Жрец отступил в сторону, снова напыщенно кланяясь, подчеркнуто оказывая ей знаки почета и уважения.
— Вот он. Бери же его, матерь тойров и накорми так, как выкормила ты его братьев.
— Угу, — сказала Тека, становясь на колени перед сплетенной из темных листьев колыбелью, в которой вытянувшись, лежало худенькое тельце, покрытое синими пятнами. Погладила мальчика по ледяной щеке и сердце ее зашлось жалостью, как было это в прежний раз и во все предыдущие разы. Грудь заныла, и бережно вынимая деревянное тельце из лиственной постели, она с надеждой прислушалась к толчкам крови под тонкой кожей, натянутой у сосков. Может быть, молоко для мальчика все же придет.
Жрец торчал за спиной, заглядывая через ее голову, и Тека, садясь на траву, сердито отвернулась, вынимая грудь из распахнутой рубахи. Запела, забормотала песенку, качая мальчика и без толку суя к стиснутым белым губам сухой сосок. Разглядывая запавшие глаза под прозрачными веками, впалые щеки и тонкую шею, старалась пожалеть его еще больше, а куда ж больше-то, и так сердце исходило страданием, и грудь дергало и крутило. Но все равно, ни одной капли молока не выцедилось из горошины соска, которую Тека сдавила пальцами.
Помучившись, подняла голову, глядя в жадное разочарованное лицо Ткача:
— Нет ему молока, мой жрец, мой Ткач. Помирает сынок-то.
— Может, ты плохо стараешься, матерь? Может, жалость твоя не так сильна, как надо?
Холеные руки крутили край плаща, с раздражением выдергивая драгоценные нитки.
— Куда уж больше, мой жрец, мой Ткач. Жалко его, сил нет. Да не нужно ему мое молоко. Ты сам знаешь.
И с надеждой, как уже было не раз и не два, попросила:
— Ты бы отвел меня к сестре, а? Вместе с сыночеком. Разбужу. Она и накормит.
— Рано, — жрец швырнул оторванную от рукава цветную кисть, — рано. Она…
— Помрет ведь. Уж целую луну я его колыбаю, а сыночка тощает да каменеет. Скоро совсем уйдут из него силы, последние. Смотри.
Она повернула мальчика личиком к жрецу, провела пальцем по синим пятнам, что расползлись по щекам и лбу.
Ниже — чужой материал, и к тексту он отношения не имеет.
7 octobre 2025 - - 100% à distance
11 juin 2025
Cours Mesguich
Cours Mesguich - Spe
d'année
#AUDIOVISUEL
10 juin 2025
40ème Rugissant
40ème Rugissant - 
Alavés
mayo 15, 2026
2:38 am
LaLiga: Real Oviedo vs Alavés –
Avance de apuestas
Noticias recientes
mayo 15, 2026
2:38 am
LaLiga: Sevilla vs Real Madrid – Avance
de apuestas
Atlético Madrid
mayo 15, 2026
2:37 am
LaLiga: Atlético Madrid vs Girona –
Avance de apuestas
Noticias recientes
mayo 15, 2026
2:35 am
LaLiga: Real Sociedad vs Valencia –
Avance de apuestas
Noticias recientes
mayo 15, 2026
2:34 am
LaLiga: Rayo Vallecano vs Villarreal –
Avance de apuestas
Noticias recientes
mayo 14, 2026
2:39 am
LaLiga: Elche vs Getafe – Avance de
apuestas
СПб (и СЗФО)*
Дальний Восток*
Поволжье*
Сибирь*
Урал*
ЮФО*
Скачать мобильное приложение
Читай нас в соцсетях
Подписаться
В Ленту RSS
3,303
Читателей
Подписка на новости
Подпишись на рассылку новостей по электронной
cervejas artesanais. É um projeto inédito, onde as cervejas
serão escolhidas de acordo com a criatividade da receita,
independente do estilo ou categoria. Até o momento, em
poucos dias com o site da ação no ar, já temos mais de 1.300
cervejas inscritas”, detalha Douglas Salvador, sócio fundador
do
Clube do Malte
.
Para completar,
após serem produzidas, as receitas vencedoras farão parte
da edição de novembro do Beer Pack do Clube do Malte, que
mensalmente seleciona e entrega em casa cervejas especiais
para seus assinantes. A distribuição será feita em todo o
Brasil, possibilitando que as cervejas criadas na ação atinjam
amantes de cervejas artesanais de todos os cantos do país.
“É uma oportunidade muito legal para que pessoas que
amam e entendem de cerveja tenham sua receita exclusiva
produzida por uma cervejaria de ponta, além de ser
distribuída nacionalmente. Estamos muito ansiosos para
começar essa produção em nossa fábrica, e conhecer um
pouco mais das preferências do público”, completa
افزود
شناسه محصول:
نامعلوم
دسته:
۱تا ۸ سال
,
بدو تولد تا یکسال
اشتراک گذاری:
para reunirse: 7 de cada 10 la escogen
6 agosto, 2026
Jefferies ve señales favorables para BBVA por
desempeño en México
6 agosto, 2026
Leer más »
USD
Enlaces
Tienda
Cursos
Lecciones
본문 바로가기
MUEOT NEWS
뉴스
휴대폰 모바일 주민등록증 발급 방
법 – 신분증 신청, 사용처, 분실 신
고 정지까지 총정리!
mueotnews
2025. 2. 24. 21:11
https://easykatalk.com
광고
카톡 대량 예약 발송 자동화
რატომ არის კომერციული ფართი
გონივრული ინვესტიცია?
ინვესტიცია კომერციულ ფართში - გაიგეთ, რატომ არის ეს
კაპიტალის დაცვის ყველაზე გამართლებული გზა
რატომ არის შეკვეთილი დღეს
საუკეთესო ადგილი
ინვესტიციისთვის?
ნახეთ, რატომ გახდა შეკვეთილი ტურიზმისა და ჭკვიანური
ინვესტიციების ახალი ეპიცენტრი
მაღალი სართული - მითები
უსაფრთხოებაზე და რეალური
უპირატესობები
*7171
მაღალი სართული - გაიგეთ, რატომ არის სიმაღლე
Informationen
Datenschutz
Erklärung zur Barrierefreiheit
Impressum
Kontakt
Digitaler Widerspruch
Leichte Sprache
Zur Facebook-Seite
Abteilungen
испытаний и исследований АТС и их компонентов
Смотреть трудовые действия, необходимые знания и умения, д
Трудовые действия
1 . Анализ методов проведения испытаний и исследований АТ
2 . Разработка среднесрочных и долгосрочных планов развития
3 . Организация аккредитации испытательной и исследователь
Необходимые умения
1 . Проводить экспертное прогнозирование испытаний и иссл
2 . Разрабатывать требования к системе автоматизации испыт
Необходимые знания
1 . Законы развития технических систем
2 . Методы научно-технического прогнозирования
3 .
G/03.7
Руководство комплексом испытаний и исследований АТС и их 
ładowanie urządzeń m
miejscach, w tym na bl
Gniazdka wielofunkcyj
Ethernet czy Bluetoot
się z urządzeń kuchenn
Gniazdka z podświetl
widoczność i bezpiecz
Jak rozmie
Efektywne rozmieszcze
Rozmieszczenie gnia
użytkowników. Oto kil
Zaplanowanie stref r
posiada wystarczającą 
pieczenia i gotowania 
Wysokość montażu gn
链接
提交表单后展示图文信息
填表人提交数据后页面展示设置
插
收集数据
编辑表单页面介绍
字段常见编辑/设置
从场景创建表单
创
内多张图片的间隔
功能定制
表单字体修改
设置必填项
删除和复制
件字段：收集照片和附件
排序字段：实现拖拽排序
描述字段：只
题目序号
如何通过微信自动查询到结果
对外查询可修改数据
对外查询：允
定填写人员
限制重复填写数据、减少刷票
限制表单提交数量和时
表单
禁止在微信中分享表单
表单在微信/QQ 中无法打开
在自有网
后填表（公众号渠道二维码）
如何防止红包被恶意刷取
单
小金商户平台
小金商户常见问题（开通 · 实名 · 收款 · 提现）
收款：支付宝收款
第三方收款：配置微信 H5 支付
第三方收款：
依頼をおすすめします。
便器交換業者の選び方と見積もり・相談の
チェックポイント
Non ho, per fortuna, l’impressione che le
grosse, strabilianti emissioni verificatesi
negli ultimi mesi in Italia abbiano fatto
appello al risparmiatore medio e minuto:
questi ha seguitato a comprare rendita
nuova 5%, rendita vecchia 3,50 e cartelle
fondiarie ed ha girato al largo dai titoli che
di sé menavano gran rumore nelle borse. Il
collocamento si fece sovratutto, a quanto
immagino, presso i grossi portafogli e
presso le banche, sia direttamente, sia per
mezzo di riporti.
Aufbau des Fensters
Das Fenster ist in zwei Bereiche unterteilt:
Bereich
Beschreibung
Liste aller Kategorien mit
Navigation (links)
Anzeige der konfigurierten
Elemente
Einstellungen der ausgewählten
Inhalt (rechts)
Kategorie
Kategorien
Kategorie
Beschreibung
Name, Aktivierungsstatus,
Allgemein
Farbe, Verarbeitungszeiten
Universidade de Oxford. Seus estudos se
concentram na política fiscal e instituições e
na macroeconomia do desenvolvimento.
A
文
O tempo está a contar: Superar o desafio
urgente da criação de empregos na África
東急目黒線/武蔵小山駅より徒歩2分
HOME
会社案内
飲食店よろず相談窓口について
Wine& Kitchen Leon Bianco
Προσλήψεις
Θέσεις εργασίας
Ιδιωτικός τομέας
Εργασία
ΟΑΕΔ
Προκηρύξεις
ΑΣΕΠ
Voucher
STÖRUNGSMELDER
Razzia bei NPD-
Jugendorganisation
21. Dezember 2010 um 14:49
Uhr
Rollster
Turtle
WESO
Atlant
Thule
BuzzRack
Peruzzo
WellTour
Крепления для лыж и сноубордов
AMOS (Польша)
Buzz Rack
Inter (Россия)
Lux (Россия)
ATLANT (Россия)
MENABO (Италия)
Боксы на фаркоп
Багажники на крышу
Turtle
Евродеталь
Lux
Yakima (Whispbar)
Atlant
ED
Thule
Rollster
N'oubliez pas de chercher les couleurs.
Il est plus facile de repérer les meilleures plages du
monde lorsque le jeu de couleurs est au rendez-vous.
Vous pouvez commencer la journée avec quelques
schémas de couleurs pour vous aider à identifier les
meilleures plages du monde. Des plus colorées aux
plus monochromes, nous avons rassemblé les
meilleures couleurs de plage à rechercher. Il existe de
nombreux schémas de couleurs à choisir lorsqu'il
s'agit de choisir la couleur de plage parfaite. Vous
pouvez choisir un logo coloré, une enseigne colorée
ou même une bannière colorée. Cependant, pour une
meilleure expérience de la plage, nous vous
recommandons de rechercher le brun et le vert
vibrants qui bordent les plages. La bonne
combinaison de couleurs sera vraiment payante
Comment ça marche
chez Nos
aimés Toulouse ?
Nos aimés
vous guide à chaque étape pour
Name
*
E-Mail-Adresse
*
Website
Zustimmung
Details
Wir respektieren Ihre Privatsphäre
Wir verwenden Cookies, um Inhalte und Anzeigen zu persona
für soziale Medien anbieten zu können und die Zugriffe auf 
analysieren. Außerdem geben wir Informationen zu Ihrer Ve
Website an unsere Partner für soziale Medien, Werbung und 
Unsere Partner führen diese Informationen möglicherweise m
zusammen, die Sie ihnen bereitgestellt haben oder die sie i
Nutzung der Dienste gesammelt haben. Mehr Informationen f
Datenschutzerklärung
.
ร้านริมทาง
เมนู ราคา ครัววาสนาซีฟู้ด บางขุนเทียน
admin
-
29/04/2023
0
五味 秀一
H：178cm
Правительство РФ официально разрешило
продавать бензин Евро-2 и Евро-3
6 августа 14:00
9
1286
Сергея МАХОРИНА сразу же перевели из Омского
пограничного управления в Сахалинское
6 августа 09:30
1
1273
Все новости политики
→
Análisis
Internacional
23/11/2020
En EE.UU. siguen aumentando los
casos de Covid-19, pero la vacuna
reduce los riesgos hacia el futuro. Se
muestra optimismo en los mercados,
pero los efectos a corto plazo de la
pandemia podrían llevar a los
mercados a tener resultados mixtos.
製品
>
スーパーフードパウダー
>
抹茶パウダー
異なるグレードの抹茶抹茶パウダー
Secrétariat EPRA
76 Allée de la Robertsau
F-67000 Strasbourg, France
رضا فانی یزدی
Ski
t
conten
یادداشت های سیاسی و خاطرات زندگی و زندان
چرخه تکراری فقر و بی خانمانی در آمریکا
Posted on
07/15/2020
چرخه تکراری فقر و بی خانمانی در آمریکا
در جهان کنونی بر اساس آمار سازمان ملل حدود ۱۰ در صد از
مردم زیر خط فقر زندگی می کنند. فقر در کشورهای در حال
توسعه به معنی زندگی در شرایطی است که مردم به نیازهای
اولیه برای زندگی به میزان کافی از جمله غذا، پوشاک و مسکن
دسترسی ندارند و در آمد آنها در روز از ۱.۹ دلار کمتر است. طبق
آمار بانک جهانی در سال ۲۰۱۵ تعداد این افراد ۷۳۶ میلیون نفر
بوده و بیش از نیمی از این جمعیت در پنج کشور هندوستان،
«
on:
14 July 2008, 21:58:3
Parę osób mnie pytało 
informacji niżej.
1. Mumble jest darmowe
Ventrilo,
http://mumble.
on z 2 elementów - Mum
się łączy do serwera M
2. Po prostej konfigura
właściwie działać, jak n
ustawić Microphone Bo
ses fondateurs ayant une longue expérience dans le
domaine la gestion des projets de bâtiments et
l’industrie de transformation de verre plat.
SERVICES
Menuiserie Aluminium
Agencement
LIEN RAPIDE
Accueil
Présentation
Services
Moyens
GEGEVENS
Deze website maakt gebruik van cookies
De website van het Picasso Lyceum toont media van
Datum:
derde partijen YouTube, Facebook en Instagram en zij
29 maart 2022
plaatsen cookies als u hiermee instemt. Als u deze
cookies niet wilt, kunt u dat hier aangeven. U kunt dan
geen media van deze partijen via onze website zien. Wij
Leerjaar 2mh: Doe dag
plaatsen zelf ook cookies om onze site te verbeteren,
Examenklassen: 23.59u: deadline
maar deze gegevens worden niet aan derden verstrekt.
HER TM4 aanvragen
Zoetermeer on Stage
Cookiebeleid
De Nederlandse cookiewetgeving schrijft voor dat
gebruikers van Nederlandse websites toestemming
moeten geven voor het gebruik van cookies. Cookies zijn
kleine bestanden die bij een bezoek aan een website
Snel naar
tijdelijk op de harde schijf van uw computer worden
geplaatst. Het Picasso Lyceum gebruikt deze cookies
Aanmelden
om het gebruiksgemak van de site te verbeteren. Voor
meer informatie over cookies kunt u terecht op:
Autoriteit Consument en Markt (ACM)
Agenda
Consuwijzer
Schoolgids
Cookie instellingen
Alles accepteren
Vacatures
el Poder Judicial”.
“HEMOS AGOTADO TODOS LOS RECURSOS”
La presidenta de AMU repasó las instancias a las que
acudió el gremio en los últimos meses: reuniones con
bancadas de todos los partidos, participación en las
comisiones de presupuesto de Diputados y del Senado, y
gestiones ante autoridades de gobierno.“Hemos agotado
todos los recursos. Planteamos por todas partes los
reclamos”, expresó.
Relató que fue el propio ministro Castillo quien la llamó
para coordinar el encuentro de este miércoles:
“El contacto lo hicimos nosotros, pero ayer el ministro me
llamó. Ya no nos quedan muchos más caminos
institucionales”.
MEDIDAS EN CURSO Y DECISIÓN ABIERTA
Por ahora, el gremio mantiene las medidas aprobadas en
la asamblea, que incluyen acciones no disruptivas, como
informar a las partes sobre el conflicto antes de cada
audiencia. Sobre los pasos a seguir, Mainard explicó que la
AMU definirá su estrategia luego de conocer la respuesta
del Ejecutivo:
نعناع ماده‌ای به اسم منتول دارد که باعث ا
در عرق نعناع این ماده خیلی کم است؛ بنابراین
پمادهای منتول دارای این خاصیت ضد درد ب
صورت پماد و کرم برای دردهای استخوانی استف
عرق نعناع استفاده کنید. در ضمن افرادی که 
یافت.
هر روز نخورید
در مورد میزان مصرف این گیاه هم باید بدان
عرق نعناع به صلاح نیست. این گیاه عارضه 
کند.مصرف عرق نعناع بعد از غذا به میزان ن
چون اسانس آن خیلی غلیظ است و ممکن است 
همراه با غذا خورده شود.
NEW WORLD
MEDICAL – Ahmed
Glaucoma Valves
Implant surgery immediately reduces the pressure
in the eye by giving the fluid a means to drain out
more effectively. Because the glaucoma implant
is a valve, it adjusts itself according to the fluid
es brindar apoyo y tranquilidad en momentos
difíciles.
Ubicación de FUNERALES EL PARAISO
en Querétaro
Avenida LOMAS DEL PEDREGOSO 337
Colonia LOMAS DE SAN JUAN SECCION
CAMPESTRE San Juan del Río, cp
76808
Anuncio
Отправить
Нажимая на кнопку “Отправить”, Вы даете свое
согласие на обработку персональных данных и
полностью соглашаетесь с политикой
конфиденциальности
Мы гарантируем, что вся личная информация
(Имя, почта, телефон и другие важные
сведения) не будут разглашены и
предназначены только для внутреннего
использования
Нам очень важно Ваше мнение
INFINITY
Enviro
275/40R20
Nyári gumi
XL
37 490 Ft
— Тута вот слипнутся и станет весь синий. И все.
— Положи его.
— Я же…
— Кому сказал, тварь. Положи в колыбель. Пошла отсюда!
Тека бережно уложила мальчика, поправила деревянно торчащую ручку. И пошла, сутулясь, по тропинке, торопясь выбраться из мягкого равнодушного света, напоенного сладкими запахами. Жрец склонился над колыбелью, размышляя. А она почти бежала, отводя рукой темные листья, к далекой распахнутой резной двери. Скорее, скорее уйти отсюда, домой, туда, где спят мальчишки, теплые, сопят, пахнут сваренной на ключевой воде кашей, сдобренной жирным маслом из семечек ягодника. Тварь, это она тварь. А сам держит сыночека в кустах, будто тот клубень какой и годится только в еду. Чего не несет к сестре? Ждет, когда тот прорастет да закустится?